Ayah…
Air mataku tak berhenti menetes sejak kata pertama kutulis surat ini untukmu. Bukan karena aku merasa sedih atau tak bahagia, tapi sebaliknya. I am luckiest girl in the world, karena aku memiliki Ayah juara satu di seluruh dunia.
Satu tahun lalu saat aku pulang ke rumah, dengan semangat engkau mengajakku makan ke warung soto langganan Ayah. Aku tahu, Ayah sudah lama menanti kepulanganku dan menunjukkan hal-hal yang selama ini aku lewatkan.
Ditemani dengan semilir angin, kita bertukar banyak cerita. Ayah mendengar dengan seksama celotehanku tentang pekerjaan dan juga kehidupanku sehari-hari di perantauan. Sampai akhirnya, aku memberanikan diri untuk menyampaikan sesuatu.
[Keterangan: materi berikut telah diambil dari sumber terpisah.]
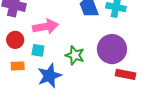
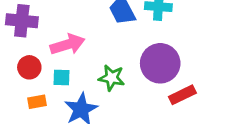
red rectangle: (125, 74) -> (182, 95), turned -30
“Yah, pacarku mau melamarku. Boleh Yah?” Tanyaku.
Engkau tersenyum dan menjawab dengan gembira.
“Tentu saja! Apapun yang membuatmu bahagia, selama kamu sudah siap, lakukanlah…Kapan mereka mau datang ke rumah?”
Begitulah, Ayah tak banyak bertanya, dan aku baru tahu apa sebabnya. Selama ini Ayah mencari tahu, dengan siapa aku membangun kisah cinta. Namun engkau tak pernah bertanya langsung padaku, takut aku berpikir bahwa engkau ikut campur dalam masalah pribadi hidupku.
Nggak, Yah. Ayah nggak pernah ikut campur dalam hidupku. Apapun yang terjadi padaku, Ayah berhak tahu. Lain kali, bertanyalah, Yah…Aku akan menjawab dengan senang hati.
Kemudian, Ayah dan Ibulah di rumah yang repot mempersiapkan ini itu. Dengan raut wajah gembira, Ayah menyebarkan undangan pernikahanku pada teman-teman dan keluarga. Lalu tibalah saatnya, aku terdiam dan menangis tersedu saat Ayah mengatakan hal ini.
Kamu sudah dewasa, sudah mau menikah. Jaga diri ya, Ayah tahu kamu orangnya kuat dan pemberani. Belajar mengalah, ya. Kalau ada apa-apa, telepon Ayah. Ayah tahu dia laki-laki baik, semoga dia bisa menjagamu jauh lebih baik daripada yang Ayah lakukan selama ini. Minta maaf kalau Ayah dan Ibu ada salah dalam mendidik dan membesarkanmu selama ini.
Ayah…aku adalah orang yang paling sering membantahmu tapi Ayah nggak pernah marah. Aku adalah anak yang paling nggak bisa diatur, tapi Ayah nggak pernah mengekangku. Aku adalah anak yang semaunya sendiri, dan Ayah selalu mengalah, dan menurut.
Maaf ya Ayah…maaf kalau selama ini aku bagai batu yang selalu membenturmu. Nada khawatir dan berat saat Ayah mengatakan hal-hal di atas, membuatku sadar bahwa Ayah sebenarnya masih ingin gadis kecil ini tinggal lebih lama di rumah, menemani Ayah main tenis atau bersepeda keliling pantai.
Yah, i promise you. Aku nggak akan malu-maluin Ayah. I will be the best! Dia akan menjagaku, tapi aku yakin nggak ada laki-laki di dunia ini yang bisa menyayangiku sebesar dan setulus yang Ayah lakukan. You are my first love, dad. Forever.
Terimakasih untuk segalanya, Yah. Terimakasih sudah mengantarku ke pelaminan, safe and sound. Terimakasih telah membuatku jadi wanita yang pantas untuk laki-laki baik yang kini jadi suamiku. What i’ve done today, because of you.
Memang sekarang aku sudah memiliki keluarga sendiri, dan suatu saat akan jadi Ibu. But i will be your little girl as always, dad.
Ayah, wait me to come home. Nanti kita bersepeda lagi, mampir beli soto dan bercanda kembali. Terimakasih untuk keikhlasannya melepasku memulai hidup baru. Pelajaran hidup paling berharga, adalah sikap Ayah yang begitu bijaksana terhadapku.